◆ What to produce
Output every line of each listing below as a JSON list of strings, one string per line, leaving out blank lines.

|---|

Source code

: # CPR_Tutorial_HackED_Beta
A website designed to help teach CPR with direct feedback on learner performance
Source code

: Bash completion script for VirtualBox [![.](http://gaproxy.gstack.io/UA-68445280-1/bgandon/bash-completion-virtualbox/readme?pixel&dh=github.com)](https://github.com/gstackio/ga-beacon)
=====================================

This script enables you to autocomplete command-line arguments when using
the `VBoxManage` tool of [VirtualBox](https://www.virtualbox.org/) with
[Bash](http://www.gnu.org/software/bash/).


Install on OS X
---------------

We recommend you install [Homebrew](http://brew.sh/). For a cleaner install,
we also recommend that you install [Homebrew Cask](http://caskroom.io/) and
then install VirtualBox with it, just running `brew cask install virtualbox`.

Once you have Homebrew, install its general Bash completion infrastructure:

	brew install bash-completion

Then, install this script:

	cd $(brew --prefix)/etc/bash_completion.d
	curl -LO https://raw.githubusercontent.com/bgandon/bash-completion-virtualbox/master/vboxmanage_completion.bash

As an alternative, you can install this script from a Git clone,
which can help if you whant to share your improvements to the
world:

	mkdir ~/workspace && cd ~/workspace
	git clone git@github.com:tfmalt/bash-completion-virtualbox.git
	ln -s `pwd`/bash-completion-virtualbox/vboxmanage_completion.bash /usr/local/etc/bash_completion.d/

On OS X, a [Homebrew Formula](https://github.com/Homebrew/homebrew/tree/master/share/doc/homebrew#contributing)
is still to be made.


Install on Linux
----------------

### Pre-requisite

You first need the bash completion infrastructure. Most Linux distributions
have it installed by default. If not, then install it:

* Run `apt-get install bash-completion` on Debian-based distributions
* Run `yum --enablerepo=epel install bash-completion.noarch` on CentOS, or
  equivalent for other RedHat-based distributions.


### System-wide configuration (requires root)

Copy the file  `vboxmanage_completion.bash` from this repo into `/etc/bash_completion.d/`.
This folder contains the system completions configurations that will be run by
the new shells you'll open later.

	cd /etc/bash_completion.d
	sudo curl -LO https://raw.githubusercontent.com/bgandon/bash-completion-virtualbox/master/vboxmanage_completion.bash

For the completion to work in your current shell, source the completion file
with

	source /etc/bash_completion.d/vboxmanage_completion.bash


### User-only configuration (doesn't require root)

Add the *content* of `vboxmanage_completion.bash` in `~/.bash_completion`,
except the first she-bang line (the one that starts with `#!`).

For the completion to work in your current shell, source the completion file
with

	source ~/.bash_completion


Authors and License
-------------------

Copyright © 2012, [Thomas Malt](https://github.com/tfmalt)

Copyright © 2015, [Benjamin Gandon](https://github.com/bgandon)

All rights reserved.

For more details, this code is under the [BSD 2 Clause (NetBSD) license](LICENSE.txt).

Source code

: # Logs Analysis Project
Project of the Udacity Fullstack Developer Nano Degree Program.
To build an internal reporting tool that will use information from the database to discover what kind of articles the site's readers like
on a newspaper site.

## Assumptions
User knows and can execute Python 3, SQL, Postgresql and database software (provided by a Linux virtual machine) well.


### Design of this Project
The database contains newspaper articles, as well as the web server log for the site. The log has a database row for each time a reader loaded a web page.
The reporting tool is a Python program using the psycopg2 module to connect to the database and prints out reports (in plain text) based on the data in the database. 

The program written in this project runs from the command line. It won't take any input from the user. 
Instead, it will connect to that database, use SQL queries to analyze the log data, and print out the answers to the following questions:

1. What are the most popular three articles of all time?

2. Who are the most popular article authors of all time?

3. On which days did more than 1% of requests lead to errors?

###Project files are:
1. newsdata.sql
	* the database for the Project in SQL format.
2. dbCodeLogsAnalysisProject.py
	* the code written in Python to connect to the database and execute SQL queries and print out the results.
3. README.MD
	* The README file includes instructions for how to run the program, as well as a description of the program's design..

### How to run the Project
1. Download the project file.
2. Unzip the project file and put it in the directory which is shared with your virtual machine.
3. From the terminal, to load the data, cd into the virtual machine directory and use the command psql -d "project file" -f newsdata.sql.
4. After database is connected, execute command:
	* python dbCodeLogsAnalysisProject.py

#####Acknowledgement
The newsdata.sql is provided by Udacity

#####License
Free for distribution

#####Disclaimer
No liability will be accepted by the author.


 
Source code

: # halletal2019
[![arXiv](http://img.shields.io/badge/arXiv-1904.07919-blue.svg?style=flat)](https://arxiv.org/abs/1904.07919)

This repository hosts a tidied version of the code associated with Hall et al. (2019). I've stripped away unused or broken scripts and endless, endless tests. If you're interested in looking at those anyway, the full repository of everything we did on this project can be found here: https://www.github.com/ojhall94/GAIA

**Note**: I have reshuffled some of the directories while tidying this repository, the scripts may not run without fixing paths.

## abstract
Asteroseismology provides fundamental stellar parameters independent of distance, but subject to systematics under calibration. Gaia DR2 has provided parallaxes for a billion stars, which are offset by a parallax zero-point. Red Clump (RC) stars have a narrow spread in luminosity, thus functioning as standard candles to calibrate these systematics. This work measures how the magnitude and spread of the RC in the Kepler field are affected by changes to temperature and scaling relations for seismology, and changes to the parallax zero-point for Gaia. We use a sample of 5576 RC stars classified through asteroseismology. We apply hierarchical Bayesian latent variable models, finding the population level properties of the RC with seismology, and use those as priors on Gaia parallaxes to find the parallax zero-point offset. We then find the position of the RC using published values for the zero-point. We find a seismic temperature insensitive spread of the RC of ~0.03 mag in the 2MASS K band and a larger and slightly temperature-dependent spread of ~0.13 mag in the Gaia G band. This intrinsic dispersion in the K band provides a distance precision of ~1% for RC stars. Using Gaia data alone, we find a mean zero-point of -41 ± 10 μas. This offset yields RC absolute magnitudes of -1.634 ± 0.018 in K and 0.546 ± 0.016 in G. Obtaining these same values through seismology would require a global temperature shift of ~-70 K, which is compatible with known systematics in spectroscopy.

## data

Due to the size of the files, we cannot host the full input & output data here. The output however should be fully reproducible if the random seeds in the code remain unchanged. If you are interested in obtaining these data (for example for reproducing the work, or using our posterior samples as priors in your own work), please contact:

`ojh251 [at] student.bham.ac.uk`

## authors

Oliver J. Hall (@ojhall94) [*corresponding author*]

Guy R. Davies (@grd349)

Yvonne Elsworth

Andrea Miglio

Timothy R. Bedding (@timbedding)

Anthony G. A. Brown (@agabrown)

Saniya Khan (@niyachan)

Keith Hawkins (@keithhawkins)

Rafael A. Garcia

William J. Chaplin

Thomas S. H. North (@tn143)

|---|

◆ Response box
[
  "Source code",
  ": # CPR_Tutorial_HackED_Beta",
  "A website designed to help teach CPR with direct feedback on learner performance",
  "Source code",
  ": Bash completion script for VirtualBox [![.](http://gaproxy.gstack.io/UA-68445280-1/bgandon/bash-completion-virtualbox/readme?pixel&dh=github.com)](https://github.com/gstackio/ga-beacon)",
  "=====================================",
  "This script enables you to autocomplete command-line arguments when using",
  "the `VBoxManage` tool of [VirtualBox](https://www.virtualbox.org/) with",
  "[Bash](http://www.gnu.org/software/bash/).",
  "Install on OS X",
  "---------------",
  "We recommend you install [Homebrew](http://brew.sh/). For a cleaner install,",
  "we also recommend that you install [Homebrew Cask](http://caskroom.io/) and",
  "then install VirtualBox with it, just running `brew cask install virtualbox`.",
  "Once you have Homebrew, install its general Bash completion infrastructure:",
  "\tbrew install bash-completion",
  "Then, install this script:",
  "\tcd $(brew --prefix)/etc/bash_completion.d",
  "\tcurl -LO https://raw.githubusercontent.com/bgandon/bash-completion-virtualbox/master/vboxmanage_completion.bash",
  "As an alternative, you can install this script from a Git clone,",
  "which can help if you whant to share your improvements to the",
  "world:",
  "\tmkdir ~/workspace && cd ~/workspace",
  "\tgit clone git@github.com:tfmalt/bash-completion-virtualbox.git",
  "\tln -s `pwd`/bash-completion-virtualbox/vboxmanage_completion.bash /usr/local/etc/bash_completion.d/",
  "On OS X, a [Homebrew Formula](https://github.com/Homebrew/homebrew/tree/master/share/doc/homebrew#contributing)",
  "is still to be made.",
  "Install on Linux",
  "----------------",
  "### Pre-requisite",
  "You first need the bash completion infrastructure. Most Linux distributions",
  "have it installed by default. If not, then install it:",
  "* Run `apt-get install bash-completion` on Debian-based distributions",
  "* Run `yum --enablerepo=epel install bash-completion.noarch` on CentOS, or",
  "  equivalent for other RedHat-based distributions.",
  "### System-wide configuration (requires root)",
  "Copy the file  `vboxmanage_completion.bash` from this repo into `/etc/bash_completion.d/`.",
  "This folder contains the system completions configurations that will be run by",
  "the new shells you'll open later.",
  "\tcd /etc/bash_completion.d",
  "\tsudo curl -LO https://raw.githubusercontent.com/bgandon/bash-completion-virtualbox/master/vboxmanage_completion.bash",
  "For the completion to work in your current shell, source the completion file",
  "with",
  "\tsource /etc/bash_completion.d/vboxmanage_completion.bash",
  "### User-only configuration (doesn't require root)",
  "Add the *content* of `vboxmanage_completion.bash` in `~/.bash_completion`,",
  "except the first she-bang line (the one that starts with `#!`).",
  "For the completion to work in your current shell, source the completion file",
  "with",
  "\tsource ~/.bash_completion",
  "Authors and License",
  "-------------------",
  "Copyright © 2012, [Thomas Malt](https://github.com/tfmalt)",
  "Copyright © 2015, [Benjamin Gandon](https://github.com/bgandon)",
  "All rights reserved.",
  "For more details, this code is under the [BSD 2 Clause (NetBSD) license](LICENSE.txt).",
  "Source code",
  ": # Logs Analysis Project",
  "Project of the Udacity Fullstack Developer Nano Degree Program.",
  "To build an internal reporting tool that will use information from the database to discover what kind of articles the site's readers like",
  "on a newspaper site.",
  "## Assumptions",
  "User knows and can execute Python 3, SQL, Postgresql and database software (provided by a Linux virtual machine) well.",
  "### Design of this Project",
  "The database contains newspaper articles, as well as the web server log for the site. The log has a database row for each time a reader loaded a web page.",
  "The reporting tool is a Python program using the psycopg2 module to connect to the database and prints out reports (in plain text) based on the data in the database. ",
  "The program written in this project runs from the command line. It won't take any input from the user. ",
  "Instead, it will connect to that database, use SQL queries to analyze the log data, and print out the answers to the following questions:",
  "1. What are the most popular three articles of all time?",
  "2. Who are the most popular article authors of all time?",
  "3. On which days did more than 1% of requests lead to errors?",
  "###Project files are:",
  "1. newsdata.sql",
  "\t* the database for the Project in SQL format.",
  "2. dbCodeLogsAnalysisProject.py",
  "\t* the code written in Python to connect to the database and execute SQL queries and print out the results.",
  "3. README.MD",
  "\t* The README file includes instructions for how to run the program, as well as a description of the program's design..",
  "### How to run the Project",
  "1. Download the project file.",
  "2. Unzip the project file and put it in the directory which is shared with your virtual machine.",
  "3. From the terminal, to load the data, cd into the virtual machine directory and use the command psql -d \"project file\" -f newsdata.sql.",
  "4. After database is connected, execute command:",
  "\t* python dbCodeLogsAnalysisProject.py",
  "#####Acknowledgement",
  "The newsdata.sql is provided by Udacity",
  "#####License",
  "Free for distribution",
  "#####Disclaimer",
  "No liability will be accepted by the author.",
  "Source code",
  ": # halletal2019",
  "[![arXiv](http://img.shields.io/badge/arXiv-1904.07919-blue.svg?style=flat)](https://arxiv.org/abs/1904.07919)",
  "This repository hosts a tidied version of the code associated with Hall et al. (2019). I've stripped away unused or broken scripts and endless, endless tests. If you're interested in looking at those anyway, the full repository of everything we did on this project can be found here: https://www.github.com/ojhall94/GAIA",
  "**Note**: I have reshuffled some of the directories while tidying this repository, the scripts may not run without fixing paths.",
  "## abstract",
  "Asteroseismology provides fundamental stellar parameters independent of distance, but subject to systematics under calibration. Gaia DR2 has provided parallaxes for a billion stars, which are offset by a parallax zero-point. Red Clump (RC) stars have a narrow spread in luminosity, thus functioning as standard candles to calibrate these systematics. This work measures how the magnitude and spread of the RC in the Kepler field are affected by changes to temperature and scaling relations for seismology, and changes to the parallax zero-point for Gaia. We use a sample of 5576 RC stars classified through asteroseismology. We apply hierarchical Bayesian latent variable models, finding the population level properties of the RC with seismology, and use those as priors on Gaia parallaxes to find the parallax zero-point offset. We then find the position of the RC using published values for the zero-point. We find a seismic temperature insensitive spread of the RC of ~0.03 mag in the 2MASS K band and a larger and slightly temperature-dependent spread of ~0.13 mag in the Gaia G band. This intrinsic dispersion in the K band provides a distance precision of ~1% for RC stars. Using Gaia data alone, we find a mean zero-point of -41 ± 10 μas. This offset yields RC absolute magnitudes of -1.634 ± 0.018 in K and 0.546 ± 0.016 in G. Obtaining these same values through seismology would require a global temperature shift of ~-70 K, which is compatible with known systematics in spectroscopy.",
  "## data",
  "Due to the size of the files, we cannot host the full input & output data here. The output however should be fully reproducible if the random seeds in the code remain unchanged. If you are interested in obtaining these data (for example for reproducing the work, or using our posterior samples as priors in your own work), please contact:",
  "`ojh251 [at] student.bham.ac.uk`",
  "## authors",
  "Oliver J. Hall (@ojhall94) [*corresponding author*]",
  "Guy R. Davies (@grd349)",
  "Yvonne Elsworth",
  "Andrea Miglio",
  "Timothy R. Bedding (@timbedding)",
  "Anthony G. A. Brown (@agabrown)",
  "Saniya Khan (@niyachan)",
  "Keith Hawkins (@keithhawkins)",
  "Rafael A. Garcia",
  "William J. Chaplin",
  "Thomas S. H. North (@tn143)"
]